Of course I could have just figured out how to do it from in Vivado, but its so much nicer to have a little light-weight and open-source tool. Also, by having it integrated in monitor_load, I can do multiple things all in one quick action. Here is now I run the test program, and then ask monitor_load to sample those pins -- all in one single command:

make src/tests/qspitest.prg && src/tools/monitor_load -F -4 -r src/tests/qspitest.prg -V log.vcd -J src/vhdl/nexys4ddr-widget.xdc,${HOME}/build/artix7/public/bsdl/xc7a100tl_csg324.bsd,qspisck,qspicsn,qspidb[3],qspidb[2],qspidb[1],qspidb[0]

Okay, so its a bit of a long command, but that's what pressing the up arrow in a shell is all about, so you can just use it again and again, without having to re-type it.

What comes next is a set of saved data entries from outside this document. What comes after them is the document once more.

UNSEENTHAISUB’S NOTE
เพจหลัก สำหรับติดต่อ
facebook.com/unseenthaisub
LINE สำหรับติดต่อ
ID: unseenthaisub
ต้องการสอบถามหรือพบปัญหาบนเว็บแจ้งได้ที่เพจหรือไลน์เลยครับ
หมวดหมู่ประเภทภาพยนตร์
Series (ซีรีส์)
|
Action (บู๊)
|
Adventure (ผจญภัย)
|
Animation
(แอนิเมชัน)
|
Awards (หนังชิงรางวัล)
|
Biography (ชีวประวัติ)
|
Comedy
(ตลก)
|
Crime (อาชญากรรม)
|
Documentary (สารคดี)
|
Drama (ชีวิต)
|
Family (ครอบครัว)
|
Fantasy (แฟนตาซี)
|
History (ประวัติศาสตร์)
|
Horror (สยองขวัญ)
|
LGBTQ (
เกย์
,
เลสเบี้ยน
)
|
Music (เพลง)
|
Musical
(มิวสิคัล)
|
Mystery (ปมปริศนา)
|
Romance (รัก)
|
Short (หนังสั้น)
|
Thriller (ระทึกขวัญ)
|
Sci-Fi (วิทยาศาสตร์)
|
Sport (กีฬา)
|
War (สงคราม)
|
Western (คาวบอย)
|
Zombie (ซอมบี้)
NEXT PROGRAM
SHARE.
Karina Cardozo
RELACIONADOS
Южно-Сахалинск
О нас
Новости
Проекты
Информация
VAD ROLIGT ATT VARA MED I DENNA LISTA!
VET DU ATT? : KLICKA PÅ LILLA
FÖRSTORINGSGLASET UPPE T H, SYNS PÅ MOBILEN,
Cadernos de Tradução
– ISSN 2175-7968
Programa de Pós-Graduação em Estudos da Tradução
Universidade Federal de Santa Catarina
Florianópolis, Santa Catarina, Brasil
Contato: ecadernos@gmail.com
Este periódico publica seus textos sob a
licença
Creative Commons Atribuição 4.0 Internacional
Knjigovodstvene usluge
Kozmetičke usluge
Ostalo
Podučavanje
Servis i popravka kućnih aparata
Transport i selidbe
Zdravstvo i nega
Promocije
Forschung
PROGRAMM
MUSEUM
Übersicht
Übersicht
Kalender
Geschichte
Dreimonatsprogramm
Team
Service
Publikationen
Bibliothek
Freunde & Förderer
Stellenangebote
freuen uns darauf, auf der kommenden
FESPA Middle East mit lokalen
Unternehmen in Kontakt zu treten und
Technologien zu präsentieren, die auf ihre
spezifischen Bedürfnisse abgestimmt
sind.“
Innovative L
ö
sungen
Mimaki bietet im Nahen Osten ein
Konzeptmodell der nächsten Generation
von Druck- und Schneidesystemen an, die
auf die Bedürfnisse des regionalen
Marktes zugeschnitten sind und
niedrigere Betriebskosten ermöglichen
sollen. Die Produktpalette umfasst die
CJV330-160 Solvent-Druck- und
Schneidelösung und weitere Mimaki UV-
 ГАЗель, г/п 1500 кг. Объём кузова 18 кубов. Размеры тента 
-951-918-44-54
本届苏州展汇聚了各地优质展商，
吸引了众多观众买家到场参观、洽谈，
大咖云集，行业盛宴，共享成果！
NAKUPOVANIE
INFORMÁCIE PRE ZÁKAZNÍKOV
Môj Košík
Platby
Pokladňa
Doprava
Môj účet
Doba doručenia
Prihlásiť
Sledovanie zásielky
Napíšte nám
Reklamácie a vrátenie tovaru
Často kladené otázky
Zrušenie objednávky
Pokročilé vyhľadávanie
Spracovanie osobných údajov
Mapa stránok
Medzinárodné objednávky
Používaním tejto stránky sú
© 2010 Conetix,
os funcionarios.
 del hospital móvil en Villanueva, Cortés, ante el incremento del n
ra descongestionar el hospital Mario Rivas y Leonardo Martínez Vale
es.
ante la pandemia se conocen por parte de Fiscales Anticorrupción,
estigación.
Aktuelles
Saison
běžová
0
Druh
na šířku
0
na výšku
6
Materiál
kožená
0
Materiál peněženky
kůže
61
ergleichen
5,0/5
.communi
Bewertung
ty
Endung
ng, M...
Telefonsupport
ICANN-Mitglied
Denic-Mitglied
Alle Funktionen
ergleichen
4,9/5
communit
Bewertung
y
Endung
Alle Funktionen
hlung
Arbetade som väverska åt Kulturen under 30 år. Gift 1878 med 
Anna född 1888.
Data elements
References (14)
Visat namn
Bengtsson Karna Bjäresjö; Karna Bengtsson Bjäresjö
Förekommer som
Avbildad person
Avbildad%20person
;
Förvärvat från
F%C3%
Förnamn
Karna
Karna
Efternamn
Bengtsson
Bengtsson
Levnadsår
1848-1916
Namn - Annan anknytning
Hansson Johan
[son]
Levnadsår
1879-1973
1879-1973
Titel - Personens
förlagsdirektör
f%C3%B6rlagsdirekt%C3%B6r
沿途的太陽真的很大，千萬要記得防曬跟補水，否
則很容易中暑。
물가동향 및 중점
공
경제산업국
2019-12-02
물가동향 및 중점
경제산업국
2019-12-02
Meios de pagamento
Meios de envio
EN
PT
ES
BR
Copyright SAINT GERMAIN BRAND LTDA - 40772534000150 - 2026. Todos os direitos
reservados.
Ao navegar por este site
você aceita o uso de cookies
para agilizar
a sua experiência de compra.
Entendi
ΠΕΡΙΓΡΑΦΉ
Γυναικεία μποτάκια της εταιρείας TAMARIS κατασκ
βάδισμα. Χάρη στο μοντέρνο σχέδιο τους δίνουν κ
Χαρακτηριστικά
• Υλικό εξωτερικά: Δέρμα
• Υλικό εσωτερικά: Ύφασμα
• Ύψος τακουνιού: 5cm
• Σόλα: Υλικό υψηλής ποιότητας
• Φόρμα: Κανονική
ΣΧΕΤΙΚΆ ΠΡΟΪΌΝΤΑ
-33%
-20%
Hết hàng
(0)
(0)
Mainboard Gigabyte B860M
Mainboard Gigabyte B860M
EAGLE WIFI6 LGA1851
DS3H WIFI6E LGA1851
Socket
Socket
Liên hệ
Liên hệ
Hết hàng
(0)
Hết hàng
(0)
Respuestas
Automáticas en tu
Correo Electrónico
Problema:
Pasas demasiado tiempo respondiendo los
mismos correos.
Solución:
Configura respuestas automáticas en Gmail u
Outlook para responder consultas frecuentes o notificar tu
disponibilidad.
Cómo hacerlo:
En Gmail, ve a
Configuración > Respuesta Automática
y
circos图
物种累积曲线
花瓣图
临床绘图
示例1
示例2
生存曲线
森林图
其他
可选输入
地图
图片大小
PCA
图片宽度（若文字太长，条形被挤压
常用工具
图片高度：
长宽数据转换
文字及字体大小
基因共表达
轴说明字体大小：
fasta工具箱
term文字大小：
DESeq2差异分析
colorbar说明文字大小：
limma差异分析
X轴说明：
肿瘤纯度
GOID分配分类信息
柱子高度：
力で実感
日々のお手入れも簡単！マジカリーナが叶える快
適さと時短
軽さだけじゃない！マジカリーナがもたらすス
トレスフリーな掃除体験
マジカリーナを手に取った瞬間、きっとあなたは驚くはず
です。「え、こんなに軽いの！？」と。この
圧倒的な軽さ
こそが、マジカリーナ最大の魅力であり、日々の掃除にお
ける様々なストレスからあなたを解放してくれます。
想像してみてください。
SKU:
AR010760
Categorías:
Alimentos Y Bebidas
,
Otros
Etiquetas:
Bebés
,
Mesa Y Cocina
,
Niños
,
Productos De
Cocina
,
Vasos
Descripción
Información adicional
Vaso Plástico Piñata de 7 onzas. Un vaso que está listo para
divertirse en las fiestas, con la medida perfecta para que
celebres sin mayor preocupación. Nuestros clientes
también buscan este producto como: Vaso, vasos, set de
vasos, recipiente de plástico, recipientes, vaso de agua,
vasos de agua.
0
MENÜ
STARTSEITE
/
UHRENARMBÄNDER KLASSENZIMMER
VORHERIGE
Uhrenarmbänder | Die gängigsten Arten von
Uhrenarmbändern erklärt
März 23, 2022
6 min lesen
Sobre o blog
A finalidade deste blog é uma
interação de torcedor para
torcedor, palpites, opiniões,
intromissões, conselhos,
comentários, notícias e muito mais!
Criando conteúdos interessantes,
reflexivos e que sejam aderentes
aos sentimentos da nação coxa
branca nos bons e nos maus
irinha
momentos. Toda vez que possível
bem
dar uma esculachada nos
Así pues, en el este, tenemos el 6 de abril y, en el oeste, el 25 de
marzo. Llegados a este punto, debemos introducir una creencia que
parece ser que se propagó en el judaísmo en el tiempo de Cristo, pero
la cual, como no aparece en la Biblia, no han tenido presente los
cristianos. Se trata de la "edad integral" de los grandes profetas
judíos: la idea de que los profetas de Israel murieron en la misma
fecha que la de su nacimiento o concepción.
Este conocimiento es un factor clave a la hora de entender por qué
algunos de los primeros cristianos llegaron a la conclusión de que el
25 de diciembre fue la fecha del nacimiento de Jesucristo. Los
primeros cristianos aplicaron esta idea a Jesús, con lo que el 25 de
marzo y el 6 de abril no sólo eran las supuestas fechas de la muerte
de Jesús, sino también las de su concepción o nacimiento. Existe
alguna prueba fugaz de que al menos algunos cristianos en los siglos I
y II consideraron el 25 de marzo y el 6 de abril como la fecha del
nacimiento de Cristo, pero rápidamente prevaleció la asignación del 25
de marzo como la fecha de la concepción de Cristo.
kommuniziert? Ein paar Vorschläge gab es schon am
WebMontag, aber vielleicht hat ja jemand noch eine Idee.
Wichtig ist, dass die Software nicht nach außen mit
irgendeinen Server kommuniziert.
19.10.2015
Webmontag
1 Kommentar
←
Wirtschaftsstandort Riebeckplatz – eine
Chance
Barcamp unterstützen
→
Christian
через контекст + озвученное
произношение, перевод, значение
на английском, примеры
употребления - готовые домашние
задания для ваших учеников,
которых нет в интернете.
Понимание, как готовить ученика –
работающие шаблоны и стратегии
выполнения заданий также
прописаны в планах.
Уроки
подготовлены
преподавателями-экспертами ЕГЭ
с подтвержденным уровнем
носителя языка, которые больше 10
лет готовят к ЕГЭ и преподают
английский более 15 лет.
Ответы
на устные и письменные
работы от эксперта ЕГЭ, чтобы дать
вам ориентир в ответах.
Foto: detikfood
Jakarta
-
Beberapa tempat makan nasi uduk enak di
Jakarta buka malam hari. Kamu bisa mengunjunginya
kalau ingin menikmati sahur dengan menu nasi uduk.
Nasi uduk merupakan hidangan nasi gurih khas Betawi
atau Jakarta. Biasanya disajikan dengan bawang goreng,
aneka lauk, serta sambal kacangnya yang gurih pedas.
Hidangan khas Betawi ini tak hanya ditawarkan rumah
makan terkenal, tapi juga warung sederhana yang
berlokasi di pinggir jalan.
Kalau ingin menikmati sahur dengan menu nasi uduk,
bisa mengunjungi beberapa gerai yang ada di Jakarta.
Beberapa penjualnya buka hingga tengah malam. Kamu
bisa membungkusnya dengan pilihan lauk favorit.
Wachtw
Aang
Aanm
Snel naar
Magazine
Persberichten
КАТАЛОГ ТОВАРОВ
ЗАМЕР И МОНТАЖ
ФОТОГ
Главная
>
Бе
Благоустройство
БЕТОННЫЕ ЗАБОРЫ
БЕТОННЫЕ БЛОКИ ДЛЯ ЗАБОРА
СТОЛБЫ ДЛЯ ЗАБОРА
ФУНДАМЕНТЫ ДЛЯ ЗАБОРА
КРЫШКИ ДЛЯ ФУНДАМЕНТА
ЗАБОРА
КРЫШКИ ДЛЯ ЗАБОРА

When that command has logged the pins for long enough, I just hit control-C, and then launch gtkwave on the resulting log.vcd file, with a little tiny script that tells it to automatically show all signals:

gtkwave -S allsigs.tcl log.vcd

So the whole work-flow is now super easy and efficient.

But anyway, back to figuring out why the test program doesn't read the data from the SPI response correctly... It's currently reading all ones, i.e., not noticing when the DB1 line goes low. Adding a short delay fixes this. Not entirely sure why. But with that, I can finally read some useful things out of the chip, and display them:

QSPI DEVICE ID = $2018                 
RDID BYTE COUNT = 77                   
TORS WITH 64KB SECTORS.                
PART FAMILY IS 8000                    
 01 80 30 30 80 FF FF FF               
 FF FF FF FF 51 52 59 02               
 00 40 00 53 46 51 00 27               
 36 00 00 06 08 08 0F 02               
 02 03 03 18 02 01 08 00               
 02 1F 00 10 00 FD 00 00               
 01 FF FF FF FF FF FF FF               
 FF FF FF FF 50 52 49 31                                                    

I confirmed with the data sheet that these data are broadly sensible. So the next step will be to extract all the relevant data out, e.g., the information I need to programme the device, and after that, to implement simple block read, erase and write functions... Which turned out to be remarkably painless, if rather boring internally. The more exciting part will be in the next post, where I (hopefully) actually implement writing of bitstreams to the QSPI flash.